Probably the most striking result of the referendum was the effect of most of Canada's population voting against an agreement endorsed by every first minister and most other political groups, and most media. Despite sustained political and media pressure, a majority of Canadian voters were unwilling to support the Accord. This stinging rebuke against the "political class" in Canada was a preview of things to come. Mulroney retired from politics in June 1993 after polls showed the Tories would be heavily defeated under his continued leadership. In the federal election on October 25, 1993, a year less a day after the Charlottetown referendum, the Progressive Conservatives under Mulroney's successor, Prime Minister Kim Campbell, were reduced to two seats in the worst defeat of a sitting government at the federal level. They were replaced in most Western ridings by the Reform Party and in Quebec by the Bloc Québécois, parties who had opposed the Accord and who had not previously won seats as parties in any general election. The NDP was cut down to only nine seats. Both the PCs and NDP thereby lost official party status in the 35th Canadian Parliament.
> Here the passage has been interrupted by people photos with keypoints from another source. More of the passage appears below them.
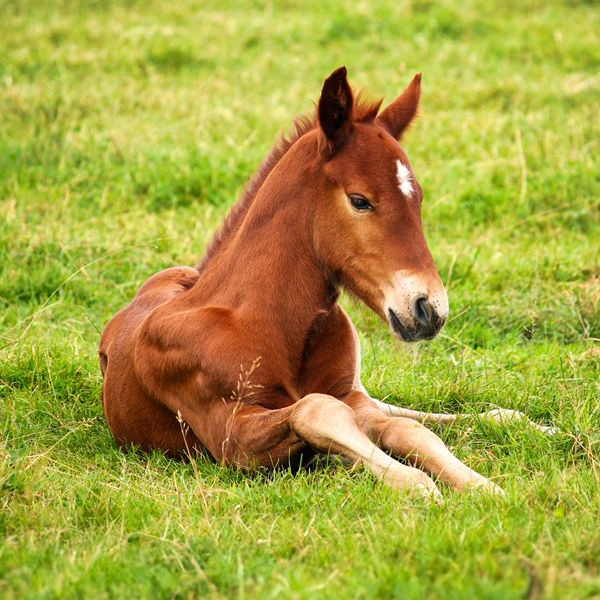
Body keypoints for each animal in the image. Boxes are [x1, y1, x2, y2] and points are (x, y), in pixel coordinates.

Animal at [101, 68, 552, 500]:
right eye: (360, 200)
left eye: (419, 199)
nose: (430, 309)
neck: (269, 321)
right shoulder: (228, 436)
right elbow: (318, 410)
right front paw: (415, 484)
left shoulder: (350, 394)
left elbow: (404, 428)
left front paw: (483, 486)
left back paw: (529, 425)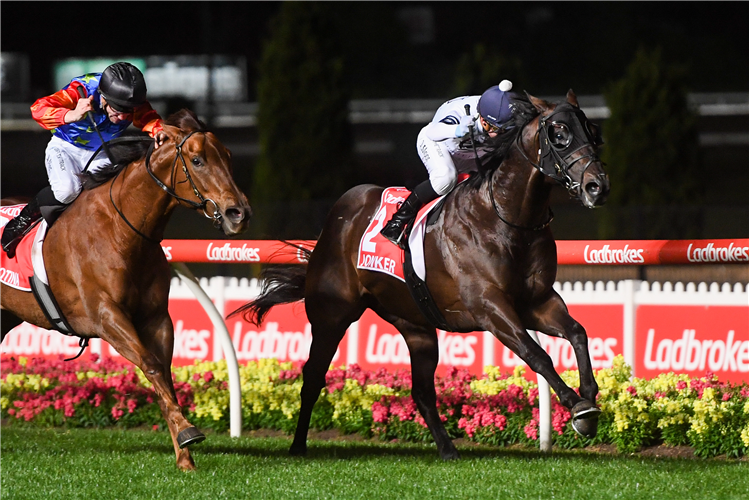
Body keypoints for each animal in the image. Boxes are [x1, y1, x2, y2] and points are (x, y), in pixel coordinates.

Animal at [0, 108, 251, 468]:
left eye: (228, 156)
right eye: (197, 160)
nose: (238, 214)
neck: (122, 230)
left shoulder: (156, 317)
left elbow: (164, 373)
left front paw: (184, 456)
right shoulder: (106, 316)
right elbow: (150, 364)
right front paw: (188, 432)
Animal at [237, 91, 612, 460]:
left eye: (594, 132)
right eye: (559, 134)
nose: (597, 187)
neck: (506, 218)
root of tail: (339, 215)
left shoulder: (537, 301)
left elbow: (577, 332)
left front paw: (589, 395)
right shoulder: (490, 307)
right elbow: (537, 354)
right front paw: (578, 406)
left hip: (416, 326)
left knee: (421, 392)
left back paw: (447, 450)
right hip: (332, 316)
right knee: (313, 377)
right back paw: (298, 445)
The Liberals, despite their support for the accord, had a new leader in Jean Chrétien who promised not to revisit constitutional issues, and won a large majority in the new Parliament. The Liberals won nearly every seat in Ontario and Atlantic Canada, and in spite of the Reform and Bloc breakthroughs won respectable numbers of seats in Quebec and Western Canada.
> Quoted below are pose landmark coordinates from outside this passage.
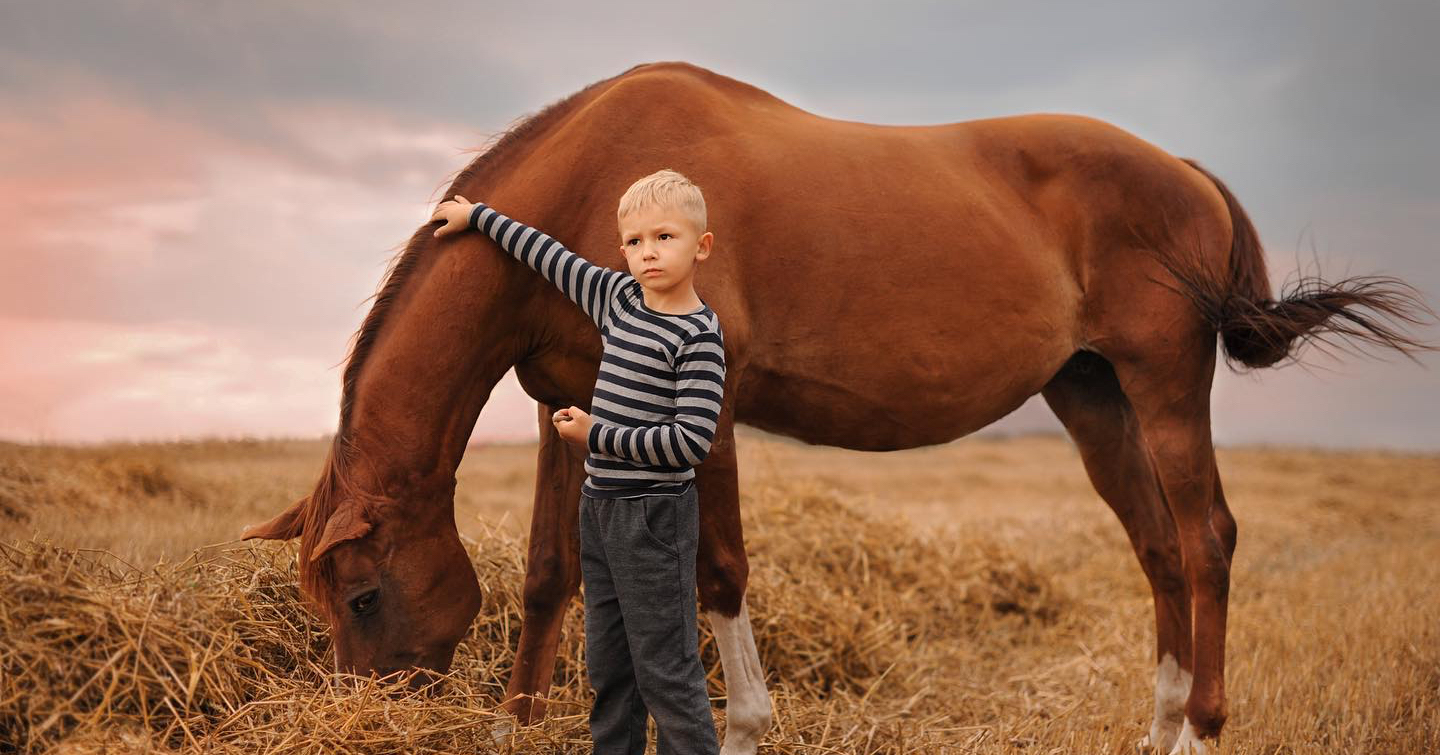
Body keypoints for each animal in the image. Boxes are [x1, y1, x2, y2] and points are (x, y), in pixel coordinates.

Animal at [239, 60, 1428, 755]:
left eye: (361, 597)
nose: (360, 717)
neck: (597, 187)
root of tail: (1184, 170)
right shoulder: (568, 408)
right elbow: (545, 573)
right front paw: (518, 722)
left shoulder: (702, 412)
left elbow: (718, 573)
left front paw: (746, 724)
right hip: (1093, 396)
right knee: (1160, 548)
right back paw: (1161, 722)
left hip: (1166, 384)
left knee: (1207, 537)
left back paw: (1201, 732)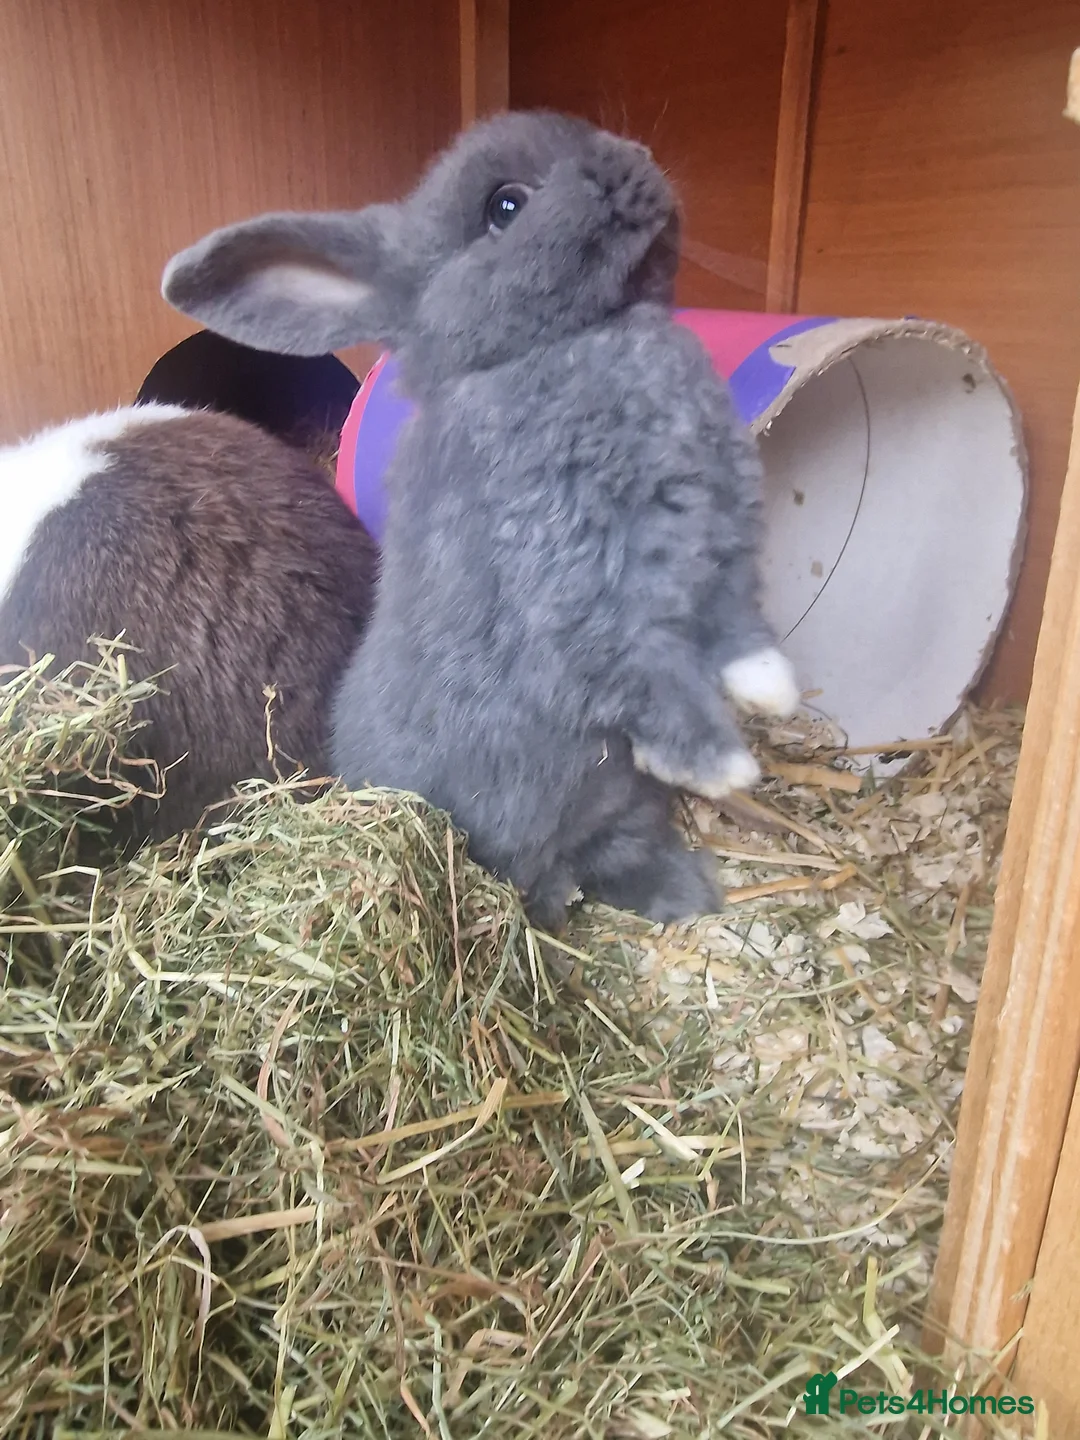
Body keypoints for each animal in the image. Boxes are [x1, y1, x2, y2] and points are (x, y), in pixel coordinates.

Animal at [161, 109, 800, 931]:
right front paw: (722, 766)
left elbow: (738, 630)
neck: (549, 347)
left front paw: (772, 693)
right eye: (505, 207)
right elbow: (648, 671)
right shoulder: (579, 589)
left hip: (624, 807)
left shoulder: (720, 550)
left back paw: (686, 893)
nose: (636, 161)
One of the Accord's reforms dealing specifically with New Brunswick was successfully enacted in 1993 as section 16.1 of the Charter of Rights.

In the late 1990s and early 2000s, several matters relating to the status of Quebec were pursued through Parliament (e.g., the Clarity Act) or through intergovernmental agreements. In 2006 the House of Commons of Canada passed the Québécois nation motion, recognizing the Québécois as a nation within a united Canada. As of 2025 there have been no further attempts to resolve the status of Quebec through a formal constitutional process.

Changes to Canada's population confirm that Quebec's 25% guarantee clause would have taken effect during seat distributions. During Canada's 2012 redistribution of House of Commons seats, Quebec received seats that were proportional to its population relative to Canada (23%), slightly fewer than the 25% of seats it would have been guaranteed under the Accord.